The US military’s rules of engagement for Iraq, meanwhile, allowed soldiers to inflict “collateral damage” on up to 30 civilians at a time. But rest assured, any “use of force” will be “necessary and proportionate”.

In practice, as we also know from WikiLeaks, this meant shooting pregnant women, disabled people and children at checkpoints, killing Iraqis trying to surrender, and shooting down journalists and helicopter rescuers ( the infamous “collateral murder” video). None of them has been prosecuted as a war crime, under an international humanitarian law (law of war) which condemns the indiscriminate violence of the poor while privileging the “precise” and technologically advanced carnage of ‘Powerful states.

As US General James Mattis warned before the invasion of Fallujah in 2004, “We will always be humanitarian in all of our efforts … God help them when we are done with them.”

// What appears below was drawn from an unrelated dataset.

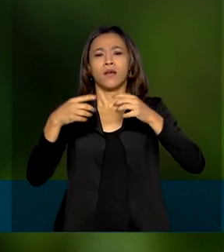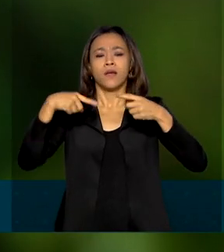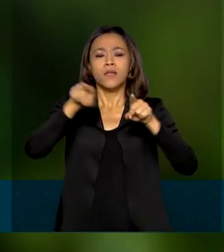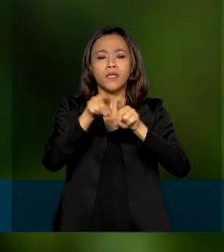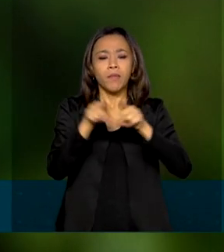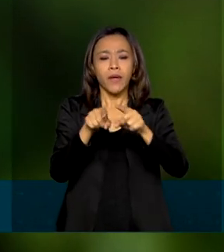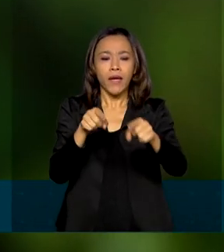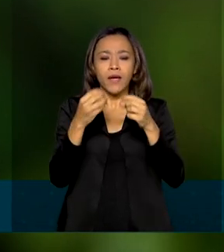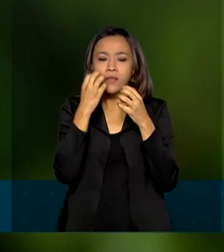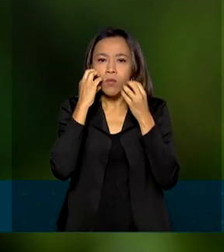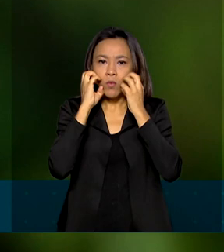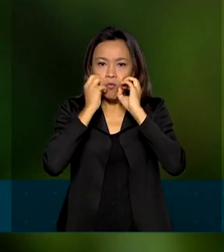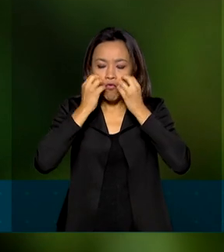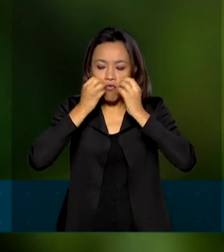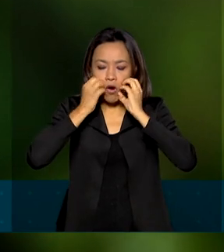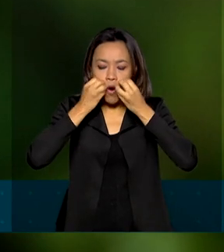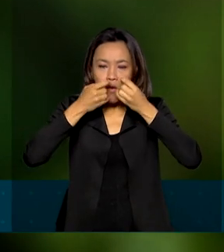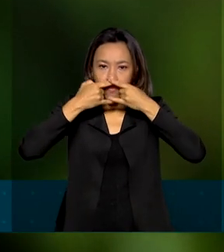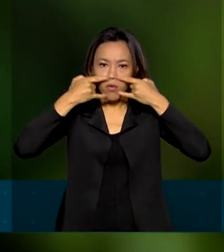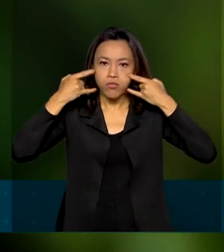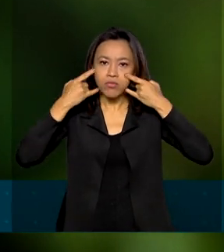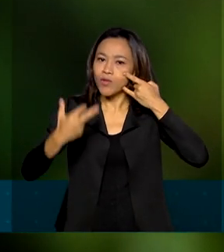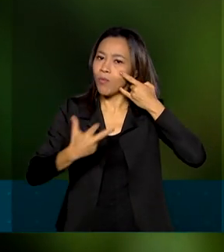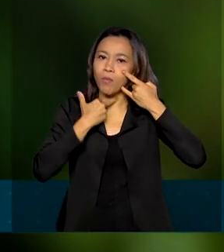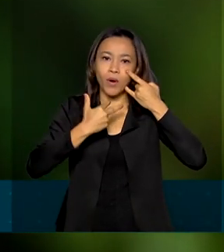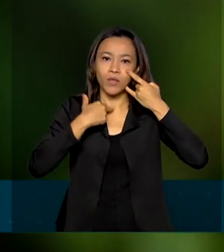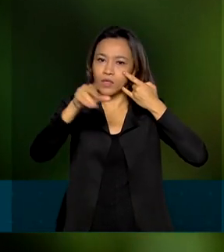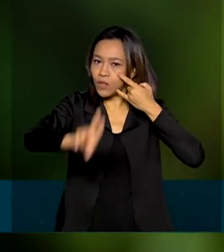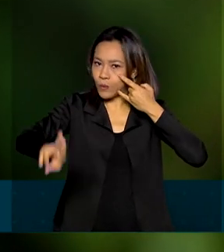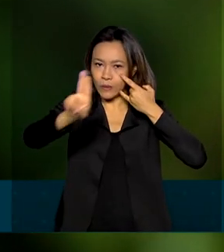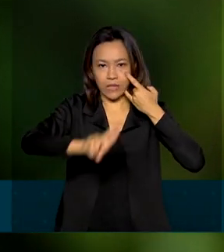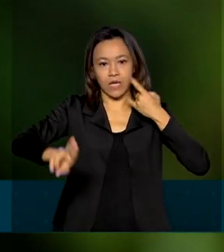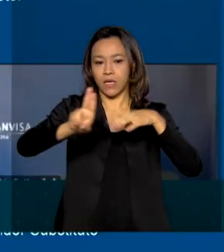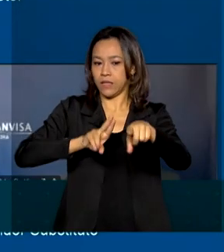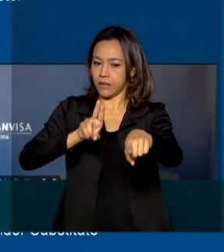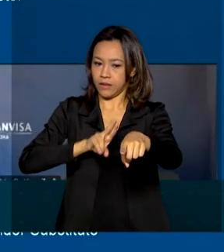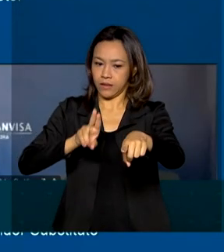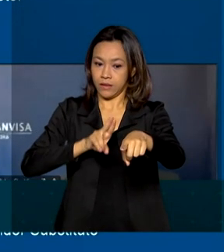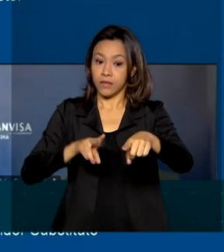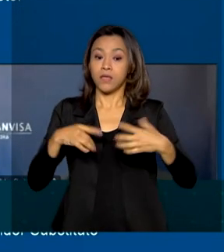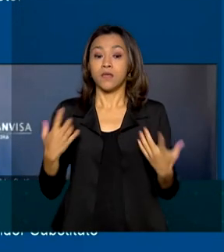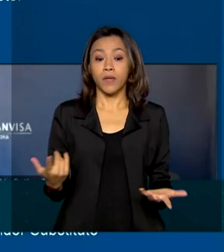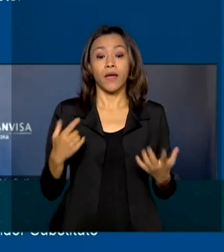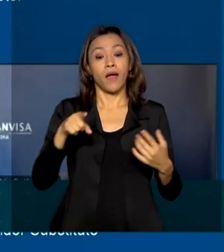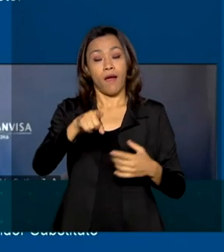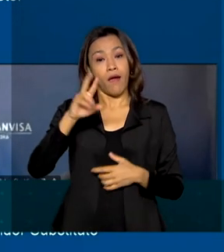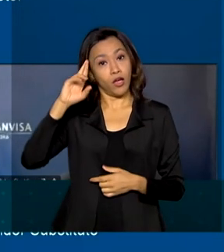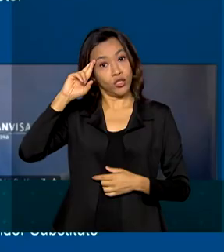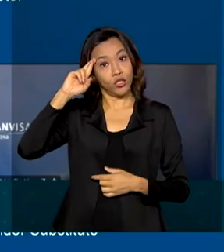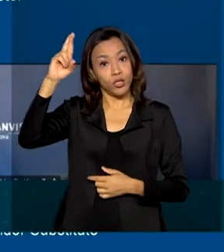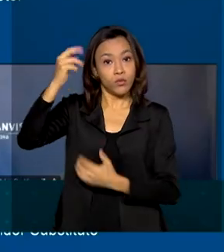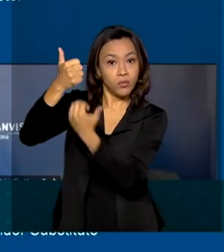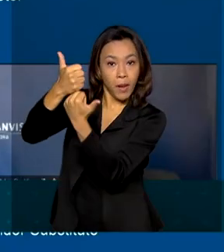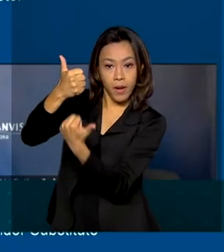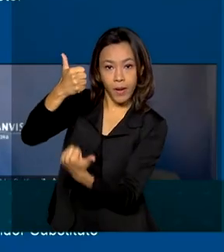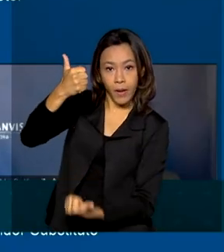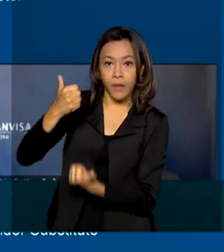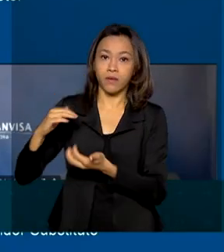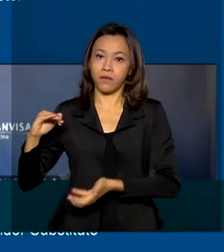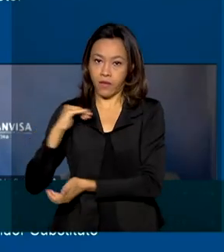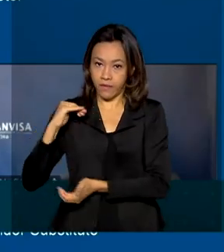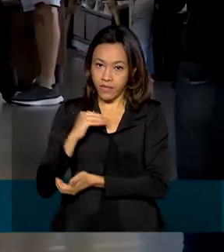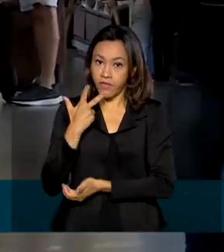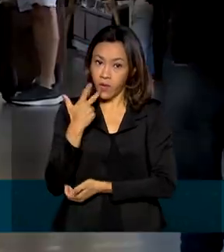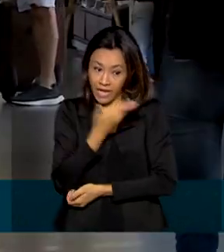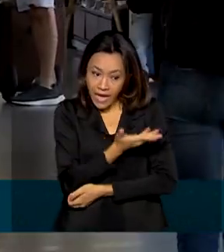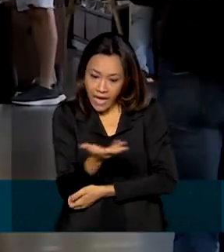válvula de expiração também não poderão ser usadas pelos passageiros. A diretoria colegiada da Anvisa concluiu que esses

And yet Assange is the one on the dock. Having unmasked the cogs of imperialism, it is now crushed in its cogs. In one of his last acts as US president, Donald Trump turned down Assange’s requests for clemency after pardoning four Blackwater mercenaries for the 2007 Nisour Square massacre in Baghdad: a reminder that the power of saving and the power to condemn are two sides of the same coin.

If Assange’s prosecution is allowed to succeed, it will be yet another brick in the fortress of impunity for those who kill, torture and invade in the name of humanitarianism.

The opinions expressed in this article are those of the author and do not necessarily reflect the editorial position of Al Jazeera.